## [Work order]
Carry the column about the TimeRide virtual reality tour in Cologne forward from its final sentence.

## [Text excerpt]
• • • • •

Mathews: VR took me to the world’s past — and to its future
A way everyday people can deliberate and vote on what gets lost, what stays, and what gets built
When Konrad Adenauer approached me in the Old Market, I was taken aback.
Sure, I was in Adenauer’s hometown of Cologne, Germany. But I never expected to see the German republic’s first postwar chancellor, let alone get a wave from him.
Not to mention that he died six years before I was born.
But, thanks to TimeRide, a virtual reality tour, I had traveled back in time to 1926, when Adenauer was mayor of Cologne.
I’m not a big fan of tourist attractions, which TimeRide — which also has locations in Dresden, Munich, Berlin, and Frankfurt — is full of. But my colleagues at a democracy NGO in Cologne suggested I give it a shot. I’m relieved I did.
Because TimeRide raises questions about how communities remember difficult pasts and envision democratic futures.

• • • • •

## [Collected data]
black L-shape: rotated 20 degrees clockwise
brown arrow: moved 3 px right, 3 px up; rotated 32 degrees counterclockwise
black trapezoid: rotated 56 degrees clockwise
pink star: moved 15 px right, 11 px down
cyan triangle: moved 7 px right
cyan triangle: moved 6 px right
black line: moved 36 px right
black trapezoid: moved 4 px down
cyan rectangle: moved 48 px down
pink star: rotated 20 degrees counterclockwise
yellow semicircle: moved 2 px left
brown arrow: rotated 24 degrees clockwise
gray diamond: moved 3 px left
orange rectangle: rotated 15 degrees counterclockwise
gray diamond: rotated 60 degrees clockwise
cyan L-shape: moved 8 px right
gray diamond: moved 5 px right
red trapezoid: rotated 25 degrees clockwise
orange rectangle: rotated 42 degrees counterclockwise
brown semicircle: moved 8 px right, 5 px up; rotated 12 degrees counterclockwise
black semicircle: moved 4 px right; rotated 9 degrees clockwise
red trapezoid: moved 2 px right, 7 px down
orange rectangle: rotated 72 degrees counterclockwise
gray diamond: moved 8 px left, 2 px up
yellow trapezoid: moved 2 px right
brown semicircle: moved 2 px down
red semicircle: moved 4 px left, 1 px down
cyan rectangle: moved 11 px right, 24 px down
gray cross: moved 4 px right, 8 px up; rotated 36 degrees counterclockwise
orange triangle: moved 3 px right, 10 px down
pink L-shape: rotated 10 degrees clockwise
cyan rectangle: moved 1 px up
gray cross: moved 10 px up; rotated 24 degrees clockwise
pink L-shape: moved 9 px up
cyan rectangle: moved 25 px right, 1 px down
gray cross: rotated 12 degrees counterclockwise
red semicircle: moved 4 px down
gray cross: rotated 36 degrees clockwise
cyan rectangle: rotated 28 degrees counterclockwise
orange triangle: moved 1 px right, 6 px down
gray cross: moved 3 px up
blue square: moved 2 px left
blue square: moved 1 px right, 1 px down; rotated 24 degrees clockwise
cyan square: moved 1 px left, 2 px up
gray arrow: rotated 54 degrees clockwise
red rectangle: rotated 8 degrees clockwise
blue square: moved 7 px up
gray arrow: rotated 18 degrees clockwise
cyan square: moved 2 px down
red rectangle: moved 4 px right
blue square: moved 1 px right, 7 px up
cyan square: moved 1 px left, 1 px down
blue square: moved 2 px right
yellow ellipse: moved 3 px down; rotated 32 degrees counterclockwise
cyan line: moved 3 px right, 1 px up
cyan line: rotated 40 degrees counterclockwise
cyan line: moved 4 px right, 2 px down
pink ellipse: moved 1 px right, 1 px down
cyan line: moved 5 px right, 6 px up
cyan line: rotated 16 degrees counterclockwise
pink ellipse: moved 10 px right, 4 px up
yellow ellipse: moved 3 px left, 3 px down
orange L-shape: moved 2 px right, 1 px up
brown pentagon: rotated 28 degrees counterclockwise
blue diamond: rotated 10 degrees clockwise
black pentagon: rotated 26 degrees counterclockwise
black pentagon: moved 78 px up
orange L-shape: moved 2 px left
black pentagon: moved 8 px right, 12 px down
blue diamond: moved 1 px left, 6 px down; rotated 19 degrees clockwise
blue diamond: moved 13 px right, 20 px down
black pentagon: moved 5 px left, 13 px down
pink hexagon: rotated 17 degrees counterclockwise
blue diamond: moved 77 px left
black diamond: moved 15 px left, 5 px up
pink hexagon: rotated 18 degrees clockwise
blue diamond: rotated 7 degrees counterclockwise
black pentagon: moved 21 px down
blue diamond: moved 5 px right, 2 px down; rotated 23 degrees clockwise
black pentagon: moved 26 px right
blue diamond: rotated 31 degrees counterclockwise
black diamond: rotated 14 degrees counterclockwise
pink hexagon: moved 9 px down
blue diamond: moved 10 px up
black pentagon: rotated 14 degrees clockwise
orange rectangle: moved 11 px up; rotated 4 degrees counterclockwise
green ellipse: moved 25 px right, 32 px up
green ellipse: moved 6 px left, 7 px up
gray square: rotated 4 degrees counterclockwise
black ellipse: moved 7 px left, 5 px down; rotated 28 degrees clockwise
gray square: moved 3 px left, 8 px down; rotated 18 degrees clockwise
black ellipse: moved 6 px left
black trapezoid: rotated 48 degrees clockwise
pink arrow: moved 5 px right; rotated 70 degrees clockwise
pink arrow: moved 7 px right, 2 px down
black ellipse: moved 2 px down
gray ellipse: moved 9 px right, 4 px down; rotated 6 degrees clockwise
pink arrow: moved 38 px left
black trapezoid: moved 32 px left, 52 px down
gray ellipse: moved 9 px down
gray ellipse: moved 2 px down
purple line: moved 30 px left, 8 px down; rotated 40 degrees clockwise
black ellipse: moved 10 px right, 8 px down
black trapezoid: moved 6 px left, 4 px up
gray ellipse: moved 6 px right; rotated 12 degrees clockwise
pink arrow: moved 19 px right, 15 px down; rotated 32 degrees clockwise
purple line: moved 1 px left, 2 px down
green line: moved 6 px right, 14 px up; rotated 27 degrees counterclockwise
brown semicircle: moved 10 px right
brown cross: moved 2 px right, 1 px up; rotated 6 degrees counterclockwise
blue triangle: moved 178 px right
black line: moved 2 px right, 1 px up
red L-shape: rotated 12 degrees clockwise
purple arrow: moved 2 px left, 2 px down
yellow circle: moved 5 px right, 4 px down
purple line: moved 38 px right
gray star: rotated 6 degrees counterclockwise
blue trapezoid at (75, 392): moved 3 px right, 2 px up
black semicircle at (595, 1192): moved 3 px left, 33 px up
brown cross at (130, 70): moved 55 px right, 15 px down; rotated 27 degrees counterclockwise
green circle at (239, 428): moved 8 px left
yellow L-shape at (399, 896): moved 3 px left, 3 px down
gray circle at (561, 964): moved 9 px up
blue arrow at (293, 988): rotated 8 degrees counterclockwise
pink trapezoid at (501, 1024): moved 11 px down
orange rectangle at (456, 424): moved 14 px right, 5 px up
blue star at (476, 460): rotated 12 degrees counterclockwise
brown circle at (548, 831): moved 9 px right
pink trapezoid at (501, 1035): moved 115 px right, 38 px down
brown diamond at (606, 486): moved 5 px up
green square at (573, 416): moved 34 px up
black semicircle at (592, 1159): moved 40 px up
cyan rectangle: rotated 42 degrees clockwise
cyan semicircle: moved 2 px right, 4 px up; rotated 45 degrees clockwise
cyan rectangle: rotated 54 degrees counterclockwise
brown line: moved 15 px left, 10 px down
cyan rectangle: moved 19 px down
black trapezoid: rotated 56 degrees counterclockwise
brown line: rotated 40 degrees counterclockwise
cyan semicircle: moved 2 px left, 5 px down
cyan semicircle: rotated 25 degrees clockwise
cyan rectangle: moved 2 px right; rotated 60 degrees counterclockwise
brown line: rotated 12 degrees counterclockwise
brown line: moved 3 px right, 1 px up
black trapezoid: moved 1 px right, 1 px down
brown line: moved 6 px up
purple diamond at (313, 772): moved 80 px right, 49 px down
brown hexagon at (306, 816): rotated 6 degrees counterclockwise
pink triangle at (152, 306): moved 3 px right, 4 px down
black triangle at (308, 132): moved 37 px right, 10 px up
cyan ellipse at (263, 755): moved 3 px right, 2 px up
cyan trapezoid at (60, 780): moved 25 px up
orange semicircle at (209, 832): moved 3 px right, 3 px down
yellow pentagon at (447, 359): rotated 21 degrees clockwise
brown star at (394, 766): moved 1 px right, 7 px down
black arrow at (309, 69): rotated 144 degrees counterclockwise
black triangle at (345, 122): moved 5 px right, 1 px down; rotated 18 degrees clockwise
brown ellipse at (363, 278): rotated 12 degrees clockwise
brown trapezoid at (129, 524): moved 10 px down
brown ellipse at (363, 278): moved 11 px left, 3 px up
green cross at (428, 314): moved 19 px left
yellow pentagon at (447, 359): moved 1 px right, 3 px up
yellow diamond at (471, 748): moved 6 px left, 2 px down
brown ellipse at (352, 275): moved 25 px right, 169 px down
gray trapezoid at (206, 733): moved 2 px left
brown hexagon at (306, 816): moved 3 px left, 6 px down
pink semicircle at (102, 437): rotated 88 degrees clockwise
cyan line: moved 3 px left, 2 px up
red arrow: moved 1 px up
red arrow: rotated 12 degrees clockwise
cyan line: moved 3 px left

• • • • •

## [Answer box]
It is not a novel idea to use virtual reality to document horrors. To aid in the prosecution of Nazi war criminals, the state of Bavaria created a virtual reality version of the Auschwitz-Birkenau concentration camp. And virtual reality has emerged as an important tool for commemorating genocide, most notably in the recent Illinois Holocaust Museum and Education Center exhibition The Journey Back.
And virtual reality (VR) represents an important form of historical preservation by re-creating lost or damaged structures and spaces, such as ancient sites destroyed during warfare in Syria and Iraq.
However, such VR projects have raised concerns. Is it possible to have equal access to history if it is tied to an expensive technology? Could “virtually real” depictions of concentration camps or warfare compel people to confront old traumas — or create new ones? Could virtual reality technologies be used to spread false narratives that incite violence or undermine democracy?
These dangers are real, but so is the technology’s ability to create memory. TimeRide succeeds because it does something fundamental: it demonstrates the extent to which human actions can devastate our communities.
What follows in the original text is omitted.